> Exercise instructions:
**A)** On the earthquake page, condense the paragraph beginning "Years ago I was helping my brother" to two or three shorter sentences that keep its main facts.
**B)** Carry the earthquake page forward from its last line.

> Text section:
Earthquake

It isn’t loud, the sound of impending doom. It isn’t quiet, but it isn’t loud.

I’d always assumed the opposite.

Instead of a sudden dislodging of one’s solid footing with a sudden tap-tinkle-tumble of Grandma’s antique urn that had rested too near the mantel’s edge –

I expected a fanfare. I anticipated an alarm. At the least, I thought there’d be a Horseman.

But, no.

As I clutched my children against the shivering wall and listened to the silence that shook my world, I learned: there’s only the rumble of the moment.

It isn’t loud, the sound of impending doom.

Earthquake

Fallen debris is seen at a building at 500 South and 400 West in Salt Lake City after an earthquake on Wednesday, March 18, 2020.

Written, then considered for Carrot Ranch‘s prompt.

©2020 Chelsea Owens

Photo ©2020 KSL Newsmedia

58 thoughts on “Earthquake

  1. Earthquakes are different in different places… I’ve been through them in a fair number of locales. In Guam we had several that lasted nearly a minute. I was used to 10-15 second shakes, so that was a bit alarming.

    Years ago I was helping my brother relocate from CA to WA. After loading the trucks and getting a few hours driving in before crashing for the night, we checked into a motel in central California. I was watching tv when my bed began to shake and I turned to my brother accusing him of slipping a couple quarters into of those bed vibration machines. Pretty funny memory.

> Dataset content:
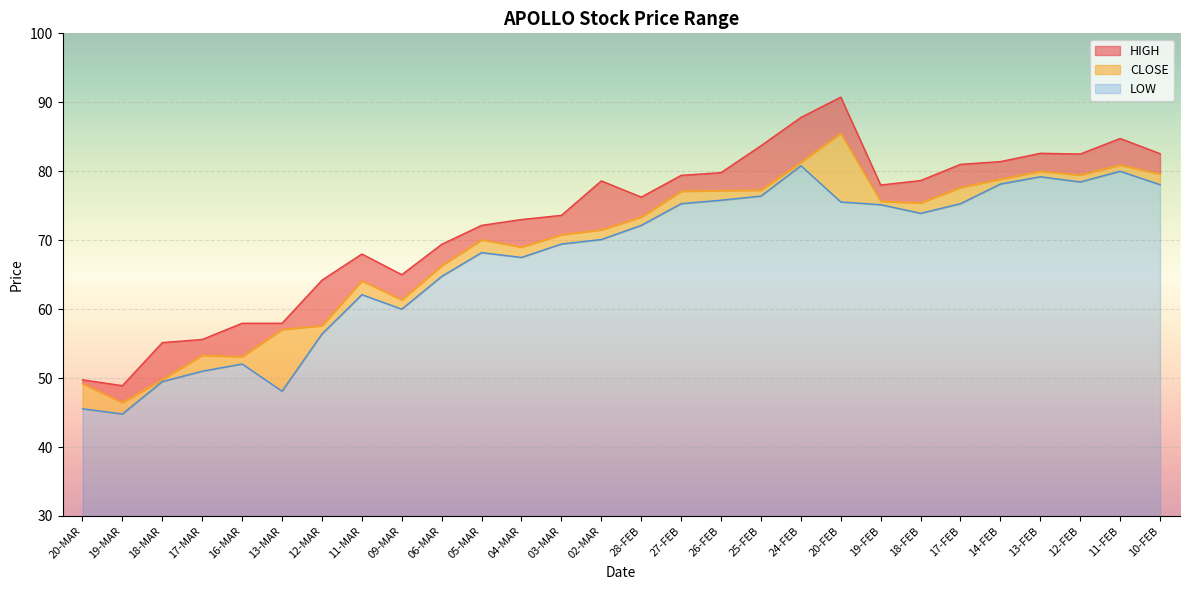

What is the difference between the highest and lowest values at 10-FEB?

4.5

> Exercise answers:
**A)** Years ago, while helping my brother move from CA to WA, we stopped at a central California motel after a few hours of driving. When my bed started shaking as I watched TV, I accused my brother of putting quarters into one of those bed vibration machines. It's a funny memory now.

**B)**
    Fortunately, I’ve never been around any that caused fatalities. Thanks not funny.

    Liked by 1 person

  2. I grew up in California, where we’re taught practically from the time we’re born how to prepare for an earthquake. My mom thinks I predicted a major one when I was just a few months old, so I can’t help but love earthquakes. Then again, California is better prepared to withstand one than most of the country. My husband and I experienced one when we moved to Maryland several years ago. In California, it wouldn’t be anything too noteworthy, but I quickly learned they are serious incidents in areas that don’t usually get them so are unprepared for one. So, I feel for you, especially now when there’s enough uncertainty. They may be brief, but, when you’re not used to them or are never on your toes expecting one, it can be really scary. I hope you and your family are okay and the damage done to your area wasn’t too severe. And, hopefully, you’ll never have to experience one again.

    Liked by 1 person

  3. Very true. Quakes are felt more than they are heard, usually. And where you get them a lot, you can even learn to judge how bad they are (allowing for distance, depth, etc.). Sometimes you’re not even sure you felt it. Sometimes you think a heavy truck rumbled past and shook the house. In a high rise, it’s even more subtle because they tend to absorb some of. No matter what, though, it is a bit heart-stopping. That you and the kids were tucked up against the wall was the right reaction. Too many panic and do the wrong things. If you can’t get to a sturdy wall, get under a heavy table and hold on to it so it stays over you. Pending doom can sometimes be thwarted. Glad you are all safe, if shaken.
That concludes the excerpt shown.